• _Work instructions_: Locate the string "leia" in the listing below. Copy every line where it is found.
________________________________________
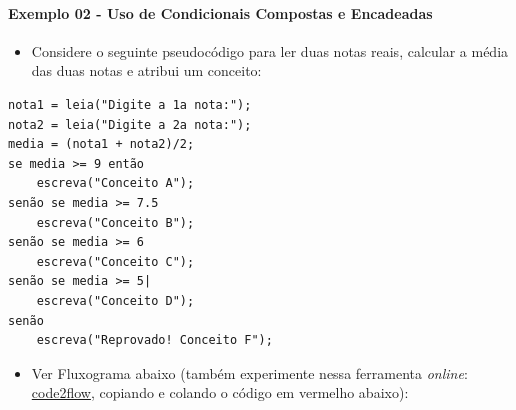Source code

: \documentclass[12pt,a4paper]{article}
\providecommand{\tightlist}{%
      \setlength{\itemsep}{0pt}\setlength{\parskip}{0pt}}
\begin{document}
    \hypertarget{exemplo-02---uso-de-condicionais-compostas-e-encadeadas}{%
\paragraph{Exemplo 02 - Uso de Condicionais Compostas e
Encadeadas}\label{exemplo-02---uso-de-condicionais-compostas-e-encadeadas}}

    \begin{itemize}
\tightlist
\item
  Considere o seguinte pseudocódigo para ler duas notas reais, calcular
  a média das duas notas e atribui um conceito:
\end{itemize}

    \begin{verbatim}
nota1 = leia("Digite a 1a nota:");
nota2 = leia("Digite a 2a nota:");
media = (nota1 + nota2)/2;
se media >= 9 então  
    escreva("Conceito A"); 
senão se media >= 7.5  
    escreva("Conceito B"); 
senão se media >= 6 
    escreva("Conceito C"); 
senão se media >= 5| 
    escreva("Conceito D"); 
senão 
    escreva("Reprovado! Conceito F"); 
\end{verbatim}

    \begin{itemize}
\tightlist
\item
  Ver Fluxograma abaixo (também experimente nessa ferramenta
  \emph{online}: \href{https://app.code2flow.com/}{code2flow}, copiando
  e colando o código em vermelho abaixo):
\end{itemize}
\end{document}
________________________________________
• _Result_:
nota1 = leia("Digite a 1a nota:");
nota2 = leia("Digite a 2a nota:");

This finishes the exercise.